Surprising relationship between chaos, order
By Aussiegirl
Hmm -- as usual, the universe presents us with perplexing conundrums -- order out of chaos, chaos out of order. On the one hand we have everything in the universe open to chance, on the other hand, things work quite predictably towards some sort of increasing order, while at the same time entropy drags everything down. In the midst of this we have life, which seems to have miraculously emerged out of a seemingly dead soup of minerals, and which, contrary to the laws of entropy, evolved into more and more highly complex forms. Just stew on that before dinner for a bit -- then try to create a little order out of that chaos in the fridge and make some dinner.
Surprising relationship between chaos, order
One of nature’s most baffling, perhaps deepest puzzles may seem quite removed from the grand questions scientists love to ponder—the fate of the universe, the nature of the invisible “dark energy” filling it, and the like.
The mystery has to do with a class of common events that can occur in full view, and share one key feature. In them, chaos inexplicably leads to greater regularity, or synchrony.

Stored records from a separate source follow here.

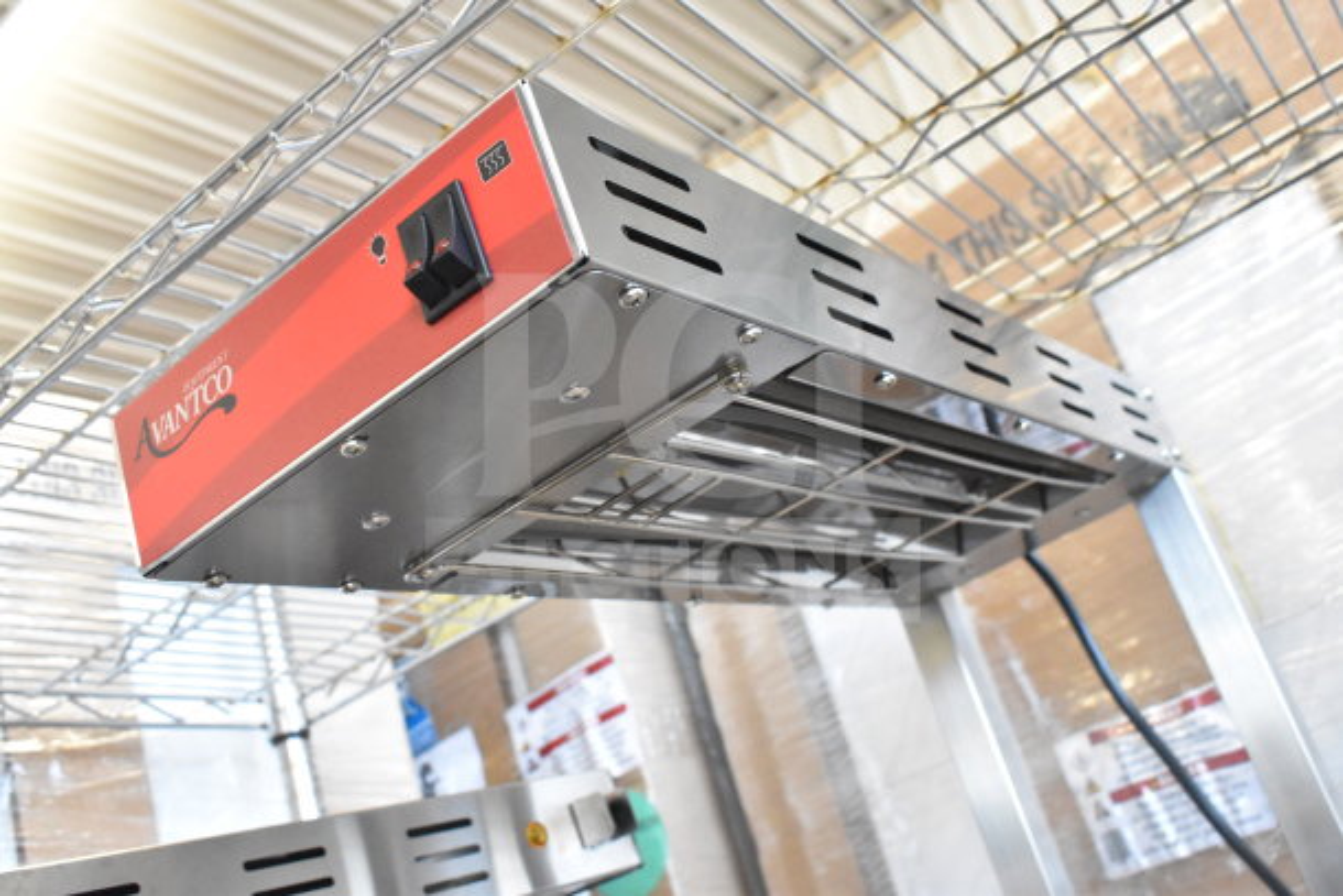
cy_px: 448
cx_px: 672
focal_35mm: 38
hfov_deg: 51.3
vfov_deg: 35.5
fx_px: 1399
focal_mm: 25
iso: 6400
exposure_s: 1/250
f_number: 8
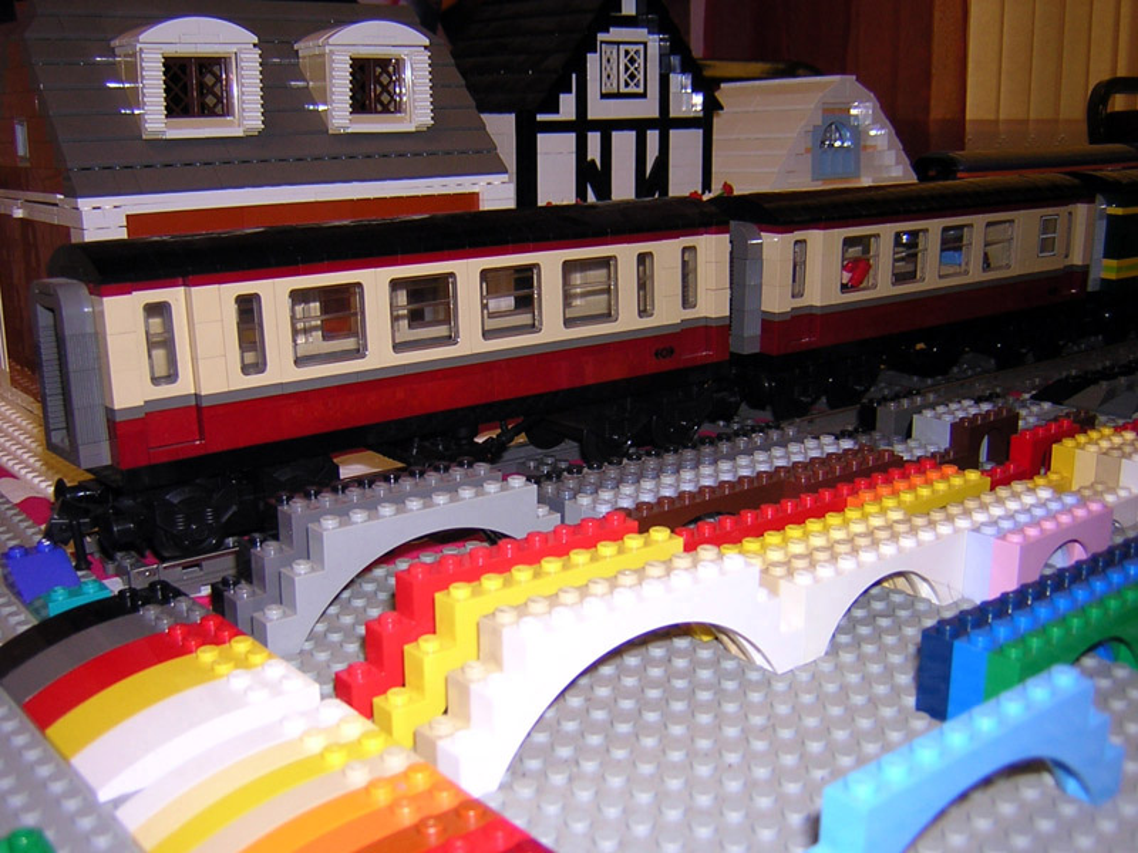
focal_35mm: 36
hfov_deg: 51.4
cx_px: 569
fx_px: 1183
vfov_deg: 39.7
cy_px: 426
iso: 100
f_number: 2.6
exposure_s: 1/60.1
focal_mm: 4.7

In certain experiments, “When you introduce disorder… the chaos that was present before disappears and there is order,” said Sebastian F. Brandt, a physics graduate student at Washington University in St. Louis.
Brandt and colleagues conducted a study that explored the conundrum, and which appeared in the January issue of the physics journal Physical Review Letters. The researchers said they found a surprising mechanism at work.
The researchers worked on a computer simulation of a network of pendulums. They chose pendulums as representative of a wider class of objects known as oscillators.
An oscillator is anything that somehow swings back and forth rhythmically when disturbed. Under the right conditions almost any sorts of objects, including atoms, can be oscillators.
The “pendulums” in the simulation were loosely connected to each other, as oscillators also are in many natural situations. A textbook example of such “coupled” oscillators is pendulums with springs linking their ends together. Other common cases are violin strings, which are connected by their sounding boards, and electrical filters used in communications.
The scientists found that the pendulums, when pushed by forces according to a regular rhythm, behaved chaotically and swung out of sync. Yet when the researchers introduced disorder—applying forces at random intervals to each oscillator—they began to swing in synch. The “forces” were applied along the rods of the “pendulums” to make them swing.
Physicists are as bewildered by all this as anyone else, said Ralf Wessel, a Washington University physicist who supervised the study: “Every physicist who hears this is surprised.”
Scientists have long been intrigued by the relationship between order and disorder, sometimes pointing to the emergence of life as an example of how order itself can arise from chaos.
Sometimes chaos can seemingly create its opposite. An example that might come to mind is that old favorite way of fixing a broken TV set—hitting it. Occasionally this solves the problem, but not always, Brandt said, showing that the principle only goes so far.